The numerator of the test statistic is the difference in sample means (representing an estimated difference in population means)
But in order to judge whether that's more than would reasonably be seen if the null were true, we need some idea of scale. So we want to divide by the standard deviation of the difference in means.
So the denominator is an estimate of the standard deviation of distribution of the difference in means. If the assumptions of the t-test hold or hold nearly enough, it will be a good estimate of that standard deviation.
So the test statistic is a standardized difference in means; it's a kind of "internally-standardized z-score" for the difference, which - because we had to estimate the variance term - will have a t-distribution.
The test assumes equal variance in the two groups. $S_p^2$ is (in a particular sense) our best estimate of that common variance, $\sigma^2$. We have two estimates of the same variance, $\sigma^2$. These are $s_1^2$ and $s_2^2$. We'd like to "average" them in some way to get a good estimate of $\sigma^2$. But an estimate derived from a larger sample is more precise -- it should get more weight in the average; the right weight to use (the one that minimizes the variance of the estimate of $\sigma^2$) weights by the degrees of freedom $\text{df}_i=n_i-1$ (they each lose a degree of freedom in estimating the sample mean). So we estimate $\sigma^2$ by a weighted average, $S_p^2 = w_1 s_1^2 + w_2 s_2^2$, where $w_1 = \frac{\text{df}_1}{\text{df}_1+\text{df}_2}$ and $w_2=\frac{\text{df}_2}{\text{df}_1+\text{df}_2}$. Note that the weights add to $1$. This gives the formula for $S_p^2$:
$$S_p^2 = \frac{\text{df}_1}{\text{df}_1+\text{df}_2} s_1^2 + \frac{\text{df}_2}{\text{df}_1+\text{df}_2} s_2^2 = \frac{n_1-1}{n_1-1+n_2-1} s_1^2 + \frac{n_2-1}{n_1-1+n_2-1} s_2^2\\
= \frac{(n_1-1)s_1^2+(n_2-1)s_2^2 }{n_1-1+n_2-1}= \frac{(n_1-1)s_1^2+(n_2-1)s_2^2 }{n_1+n_2-2}$$
If we knew $\sigma$ the variance of $\bar{X_1}$ would be $\sigma^2/n_1$ and the variance of $\bar{X_2}$ would be $\sigma^2/n_2$. Because we assume the observations in the two samples are independent of each other, the variance of the difference $\bar{X_1}-\bar{X_2}$ is the sum of their variances.
So the variance of $\bar{X_1}-\bar{X_2}$ is $\frac{\sigma^2}{n_1} + \frac{\sigma^2}{n_2}=\sigma^2(\frac{1}{n_1} + \frac{1}{n_2})$.
Consequently its standard deviation (the standard error of the difference) is $\sigma\sqrt{\frac{1}{n_1} + \frac{1}{n_2}}$. Once we replace $\sigma$ by our estimate for it, $S_p$, you have the denominator of the t-statistic.
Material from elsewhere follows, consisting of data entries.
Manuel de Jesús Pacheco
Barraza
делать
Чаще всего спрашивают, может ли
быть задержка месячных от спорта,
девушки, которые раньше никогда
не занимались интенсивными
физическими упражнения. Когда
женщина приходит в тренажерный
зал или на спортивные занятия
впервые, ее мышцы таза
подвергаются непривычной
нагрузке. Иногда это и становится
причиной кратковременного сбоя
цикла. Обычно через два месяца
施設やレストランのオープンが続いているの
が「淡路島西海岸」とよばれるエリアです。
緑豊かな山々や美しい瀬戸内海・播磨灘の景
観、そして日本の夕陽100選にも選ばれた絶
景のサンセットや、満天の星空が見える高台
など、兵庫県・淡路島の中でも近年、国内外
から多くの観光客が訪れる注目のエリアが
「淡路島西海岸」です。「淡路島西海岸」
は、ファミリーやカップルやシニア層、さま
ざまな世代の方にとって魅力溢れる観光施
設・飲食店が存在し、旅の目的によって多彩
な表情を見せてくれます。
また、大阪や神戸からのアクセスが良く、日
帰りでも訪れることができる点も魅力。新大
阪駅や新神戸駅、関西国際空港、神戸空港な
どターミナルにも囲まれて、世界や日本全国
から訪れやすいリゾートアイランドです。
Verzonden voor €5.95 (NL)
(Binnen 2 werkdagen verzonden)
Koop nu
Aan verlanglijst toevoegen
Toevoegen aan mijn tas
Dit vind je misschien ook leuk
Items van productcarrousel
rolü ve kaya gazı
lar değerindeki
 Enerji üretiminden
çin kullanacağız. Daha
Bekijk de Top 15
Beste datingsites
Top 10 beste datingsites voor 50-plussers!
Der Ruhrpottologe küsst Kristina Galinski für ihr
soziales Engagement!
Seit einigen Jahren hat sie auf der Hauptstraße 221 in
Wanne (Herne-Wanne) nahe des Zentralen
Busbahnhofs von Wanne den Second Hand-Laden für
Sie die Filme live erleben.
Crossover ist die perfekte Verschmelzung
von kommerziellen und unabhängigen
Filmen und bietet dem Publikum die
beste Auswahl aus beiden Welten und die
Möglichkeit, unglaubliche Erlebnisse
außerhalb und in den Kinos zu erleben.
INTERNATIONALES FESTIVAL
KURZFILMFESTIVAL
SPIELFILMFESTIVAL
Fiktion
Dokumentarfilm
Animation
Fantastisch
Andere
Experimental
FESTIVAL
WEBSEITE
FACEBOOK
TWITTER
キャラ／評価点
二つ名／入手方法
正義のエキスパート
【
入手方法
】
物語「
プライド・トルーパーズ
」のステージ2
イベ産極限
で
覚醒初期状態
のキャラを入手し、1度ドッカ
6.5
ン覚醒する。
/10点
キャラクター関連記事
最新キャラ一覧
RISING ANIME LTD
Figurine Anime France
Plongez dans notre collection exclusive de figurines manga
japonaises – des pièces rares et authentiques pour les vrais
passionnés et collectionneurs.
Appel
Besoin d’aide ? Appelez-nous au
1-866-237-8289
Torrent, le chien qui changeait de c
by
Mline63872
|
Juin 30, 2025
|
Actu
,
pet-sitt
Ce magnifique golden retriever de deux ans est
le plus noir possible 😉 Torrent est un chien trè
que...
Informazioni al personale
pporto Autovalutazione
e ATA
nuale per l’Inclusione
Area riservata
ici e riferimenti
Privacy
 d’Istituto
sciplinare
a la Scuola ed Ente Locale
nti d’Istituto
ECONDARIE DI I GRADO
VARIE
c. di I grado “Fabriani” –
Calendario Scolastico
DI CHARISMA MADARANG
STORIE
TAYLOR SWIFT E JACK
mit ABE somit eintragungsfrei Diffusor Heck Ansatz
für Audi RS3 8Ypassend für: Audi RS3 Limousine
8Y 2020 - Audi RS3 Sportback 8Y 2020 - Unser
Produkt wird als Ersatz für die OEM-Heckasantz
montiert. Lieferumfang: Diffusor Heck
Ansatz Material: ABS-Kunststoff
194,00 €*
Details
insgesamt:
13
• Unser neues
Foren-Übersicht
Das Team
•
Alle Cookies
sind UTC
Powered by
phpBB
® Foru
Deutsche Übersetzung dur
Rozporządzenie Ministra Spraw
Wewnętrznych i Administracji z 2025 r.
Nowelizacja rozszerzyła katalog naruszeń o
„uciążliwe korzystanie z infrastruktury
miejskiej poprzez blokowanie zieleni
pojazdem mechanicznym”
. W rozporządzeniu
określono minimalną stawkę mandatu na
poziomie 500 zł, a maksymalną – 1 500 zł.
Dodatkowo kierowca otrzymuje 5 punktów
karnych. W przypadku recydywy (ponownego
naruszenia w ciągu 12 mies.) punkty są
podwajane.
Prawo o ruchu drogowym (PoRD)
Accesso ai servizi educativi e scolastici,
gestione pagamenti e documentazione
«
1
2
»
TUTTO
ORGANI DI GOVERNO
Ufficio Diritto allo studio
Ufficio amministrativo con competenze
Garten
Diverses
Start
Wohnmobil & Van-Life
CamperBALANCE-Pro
This is pretty much how t-statistics work in general -- they're estimates of some (raw) effect in the numerator, standardized by an estimate of the standard deviation of that effect in the denominator. If a number of conditions hold (generally a consequence of the assumptions for the test and the null being true) then the test statistic will have a t-distribution, with degrees of freedom coming from the d.f. of the estimate in the denominator.